Activity: Transcribe each line of the records below exactly, excluding any embedded images.

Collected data
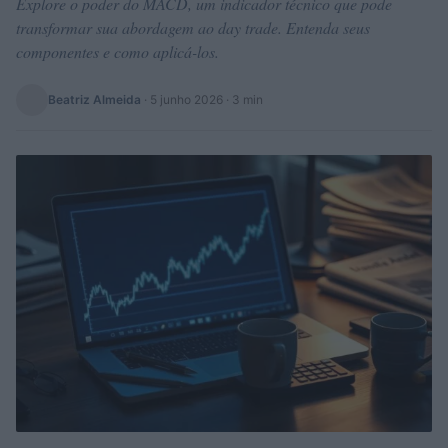
Explore o poder do MACD, um indicador técnico que pode
transformar sua abordagem ao day trade. Entenda seus
componentes e como aplicá-los.
Beatriz Almeida
·
5 junho 2026
· 3 min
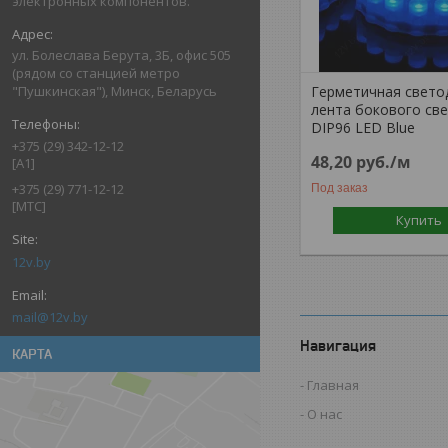
электронных компонентов.
ул. Болеслава Берута, 3Б, офис 505
(рядом со станцией метро
Герметичная свето
"Пушкинская"), Минск, Беларусь
лента бокового св
DIP96 LED Blue
+375 (29) 342-12-12
48,20
руб.
/м
[A1]
+375 (29) 771-12-12
Под заказ
[МТС]
Купить
12v.by
mail@12v.by
Навигация
КАРТА
Главная
О нас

Task result:
Explore o poder do MACD, um indicador técnico que pode
transformar sua abordagem ao day trade. Entenda seus
componentes e como aplicá-los.
Beatriz Almeida
·
5 junho 2026
· 3 min
электронных компонентов.
ул. Болеслава Берута, 3Б, офис 505
(рядом со станцией метро
Герметичная свето
"Пушкинская"), Минск, Беларусь
лента бокового св
DIP96 LED Blue
+375 (29) 342-12-12
48,20
руб.
/м
[A1]
+375 (29) 771-12-12
Под заказ
[МТС]
Купить
12v.by
mail@12v.by
Навигация
КАРТА
Главная
О нас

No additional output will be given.